### OBJECTIVE
Rewrite the material with every "darkorange" changed to "royalblue" and everything else left as is, leaving out the pictures.

===============

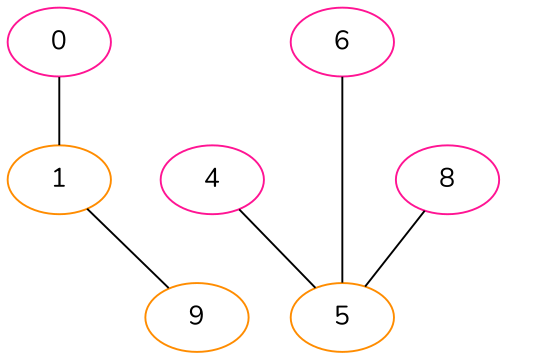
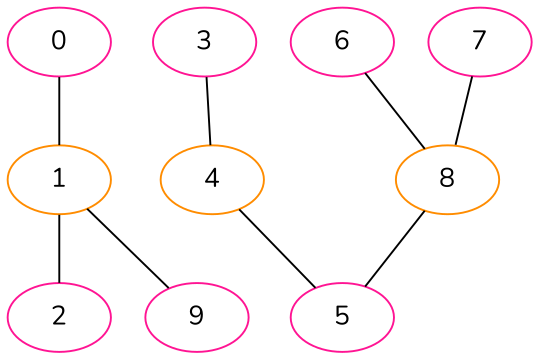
  graph {
    fontname=Nunito
    node [color=deeppink fontname=Nunito]
    edge [fontname=Nunito]
    0
    1 [color=darkorange]
-   9 [color=darkorange]
-   4
-   5 [color=darkorange]
+   2
+   9
+   3
+   4 [color=darkorange]
+   5
    6
-   8
+   8 [color=darkorange]
+   7
    0 -- 1
+   1 -- 2
    1 -- 9
+   3 -- 4
    4 -- 5
-   6 -- 5
+   6 -- 8
    8 -- 5
+   7 -- 8
  }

===============

### OUTPUT FOR THIS EXERCISE
  graph {
    fontname=Nunito
    node [color=deeppink fontname=Nunito]
    edge [fontname=Nunito]
    0
    1 [color=royalblue]
-   9 [color=royalblue]
-   4
-   5 [color=royalblue]
+   2
+   9
+   3
+   4 [color=royalblue]
+   5
    6
-   8
+   8 [color=royalblue]
+   7
    0 -- 1
+   1 -- 2
    1 -- 9
+   3 -- 4
    4 -- 5
-   6 -- 5
+   6 -- 8
    8 -- 5
+   7 -- 8
  }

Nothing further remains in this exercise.